Babar Naeem

Personal information
- Born: 1 January 1983 (age 42) Rawalpindi, Pakistan
- Batting: Left-handed
- Bowling: Slow left-arm orthodox

Career statistics
| Competition | FC | List A |
| Matches | 162 | 105 |
| Runs scored | 8120 | 3185 |
| Batting average | 29.20 | 30.04 |
| 100s/50s | 12/41 | 1/24 |
| Top score | 227 | 112 |
| Balls bowled | 9311 | 4131 |
| Wickets | 144 | 84 |
| Bowling average | 32.25 | 41.50 |
| 5 wickets in innings | 2 | 0 |
| 10 wickets in match | 0 | n/a |
| Best bowling | 5/57 | 4/31 |
| Catches/stumpings | 114/- | 32/- |
- Source: Cricinfo, 10 May 2014

= Babar Naeem =

Pakistani cricketer (born 1983)

Babar Naeem (born 1 January 1983) is a Pakistani former cricketer who played first-class cricket for Rawalpindi from 1999–2000 to 2015–16.

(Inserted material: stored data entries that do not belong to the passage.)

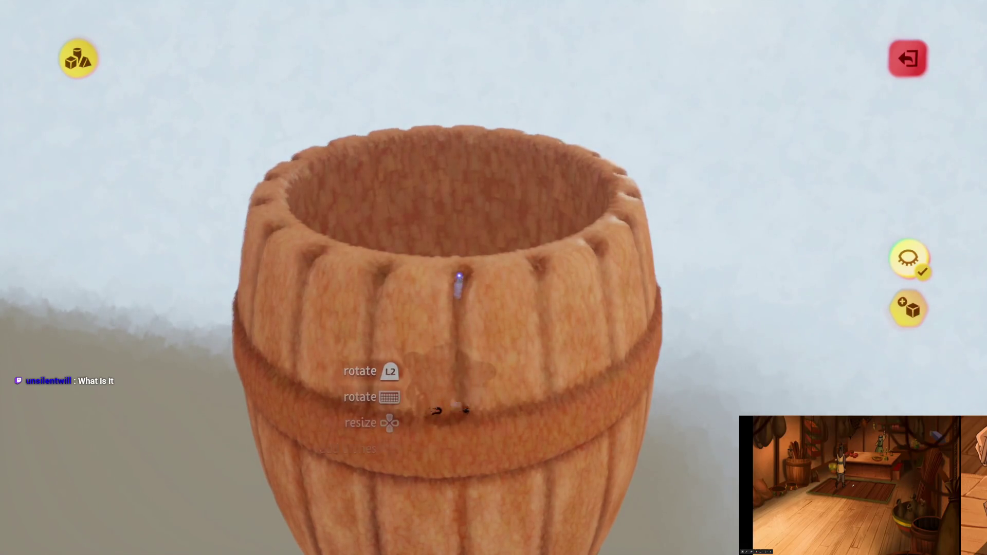
{"action": "mouse_move", "coordinate": [459, 278]}
{"action": "left_mouse_down"}
{"action": "mouse_move", "coordinate": [502, 286]}
{"action": "mouse_move", "coordinate": [519, 204]}
{"action": "left_mouse_up"}
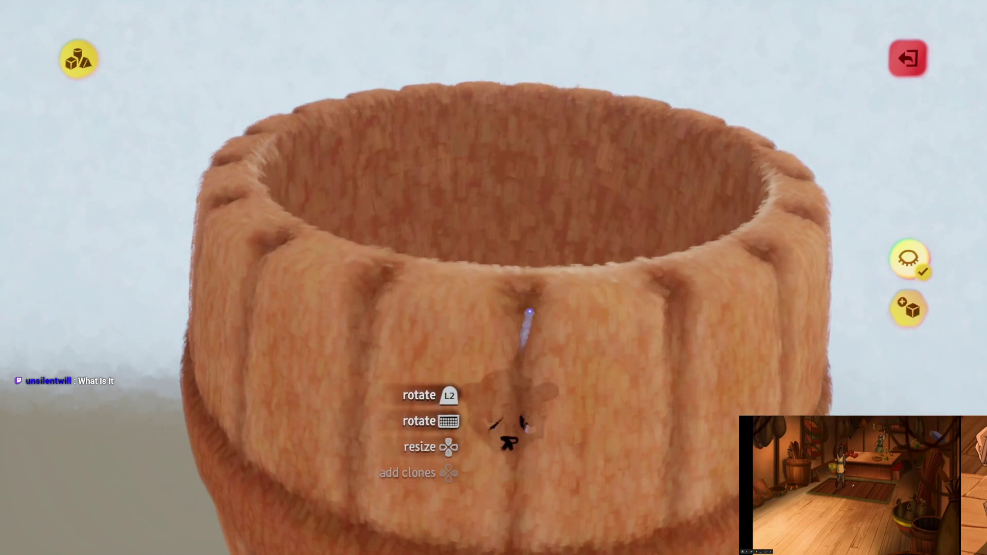
{"action": "scroll", "coordinate": [508, 442], "scroll_direction": "up", "scroll_amount": 2}
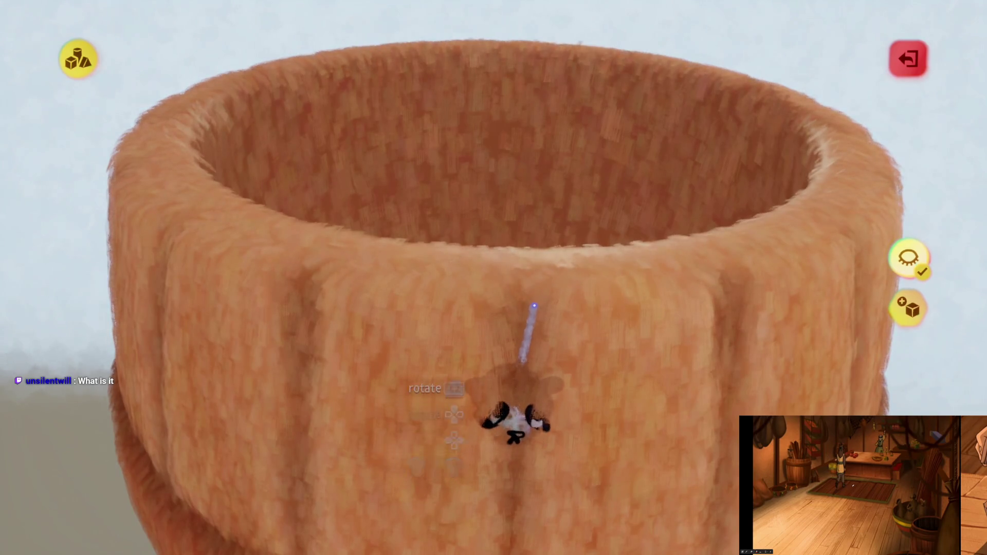
{"action": "scroll", "coordinate": [535, 308], "scroll_direction": "down", "scroll_amount": 5}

His highest score was 227, which he made in the second innings against Lahore Blues in 2001–02, after scoring 62 in the first innings. He captained Attock Group in 2006–07, and captained Rawalpindi from 2010–11 to 2015–16. He led Rawalpindi to victory in the final of the Quaid-e-Azam Trophy in 2013–14.